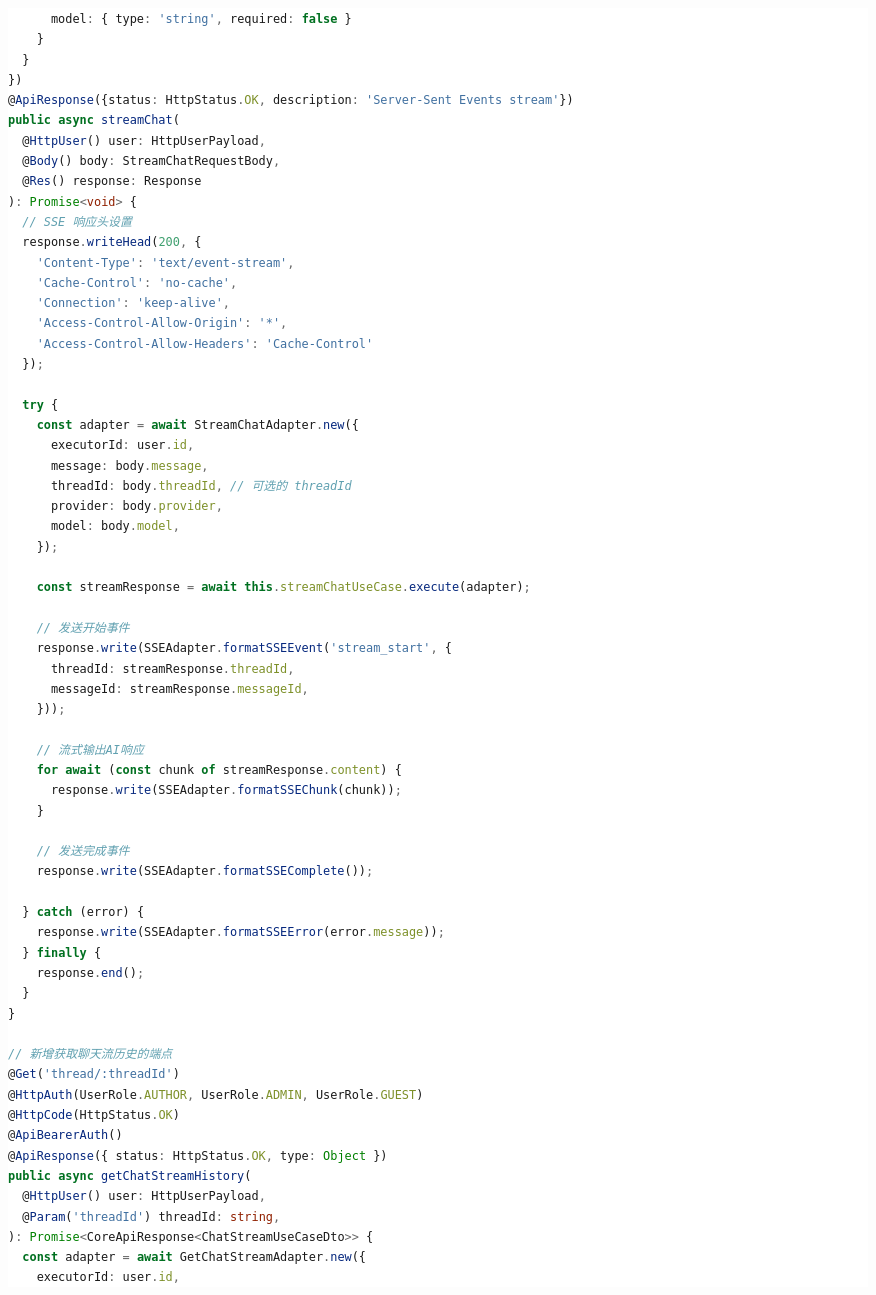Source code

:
 ```typescript
      model: { type: 'string', required: false }
    }
  }
})
@ApiResponse({status: HttpStatus.OK, description: 'Server-Sent Events stream'})
public async streamChat(
  @HttpUser() user: HttpUserPayload,
  @Body() body: StreamChatRequestBody,
  @Res() response: Response
): Promise<void> {
  // SSE 响应头设置
  response.writeHead(200, {
    'Content-Type': 'text/event-stream',
    'Cache-Control': 'no-cache',
    'Connection': 'keep-alive',
    'Access-Control-Allow-Origin': '*',
    'Access-Control-Allow-Headers': 'Cache-Control'
  });

  try {
    const adapter = await StreamChatAdapter.new({
      executorId: user.id,
      message: body.message,
      threadId: body.threadId, // 可选的 threadId
      provider: body.provider,
      model: body.model,
    });

    const streamResponse = await this.streamChatUseCase.execute(adapter);
    
    // 发送开始事件
    response.write(SSEAdapter.formatSSEEvent('stream_start', {
      threadId: streamResponse.threadId,
      messageId: streamResponse.messageId,
    }));

    // 流式输出AI响应
    for await (const chunk of streamResponse.content) {
      response.write(SSEAdapter.formatSSEChunk(chunk));
    }

    // 发送完成事件
    response.write(SSEAdapter.formatSSEComplete());

  } catch (error) {
    response.write(SSEAdapter.formatSSEError(error.message));
  } finally {
    response.end();
  }
}

// 新增获取聊天流历史的端点
@Get('thread/:threadId')
@HttpAuth(UserRole.AUTHOR, UserRole.ADMIN, UserRole.GUEST)
@HttpCode(HttpStatus.OK)
@ApiBearerAuth()
@ApiResponse({ status: HttpStatus.OK, type: Object })
public async getChatStreamHistory(
  @HttpUser() user: HttpUserPayload,
  @Param('threadId') threadId: string,
): Promise<CoreApiResponse<ChatStreamUseCaseDto>> {
  const adapter = await GetChatStreamAdapter.new({
    executorId: user.id,
```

****************

=== WHAT IS NEEDED ===
Line by line, transcribe the records exactly, omitting the images.

=== ANSWER BELOW ===
Source code

:
 ```typescript
      model: { type: 'string', required: false }
    }
  }
})
@ApiResponse({status: HttpStatus.OK, description: 'Server-Sent Events stream'})
public async streamChat(
  @HttpUser() user: HttpUserPayload,
  @Body() body: StreamChatRequestBody,
  @Res() response: Response
): Promise<void> {
  // SSE 响应头设置
  response.writeHead(200, {
    'Content-Type': 'text/event-stream',
    'Cache-Control': 'no-cache',
    'Connection': 'keep-alive',
    'Access-Control-Allow-Origin': '*',
    'Access-Control-Allow-Headers': 'Cache-Control'
  });

  try {
    const adapter = await StreamChatAdapter.new({
      executorId: user.id,
      message: body.message,
      threadId: body.threadId, // 可选的 threadId
      provider: body.provider,
      model: body.model,
    });

    const streamResponse = await this.streamChatUseCase.execute(adapter);
    
    // 发送开始事件
    response.write(SSEAdapter.formatSSEEvent('stream_start', {
      threadId: streamResponse.threadId,
      messageId: streamResponse.messageId,
    }));

    // 流式输出AI响应
    for await (const chunk of streamResponse.content) {
      response.write(SSEAdapter.formatSSEChunk(chunk));
    }

    // 发送完成事件
    response.write(SSEAdapter.formatSSEComplete());

  } catch (error) {
    response.write(SSEAdapter.formatSSEError(error.message));
  } finally {
    response.end();
  }
}

// 新增获取聊天流历史的端点
@Get('thread/:threadId')
@HttpAuth(UserRole.AUTHOR, UserRole.ADMIN, UserRole.GUEST)
@HttpCode(HttpStatus.OK)
@ApiBearerAuth()
@ApiResponse({ status: HttpStatus.OK, type: Object })
public async getChatStreamHistory(
  @HttpUser() user: HttpUserPayload,
  @Param('threadId') threadId: string,
): Promise<CoreApiResponse<ChatStreamUseCaseDto>> {
  const adapter = await GetChatStreamAdapter.new({
    executorId: user.id,
```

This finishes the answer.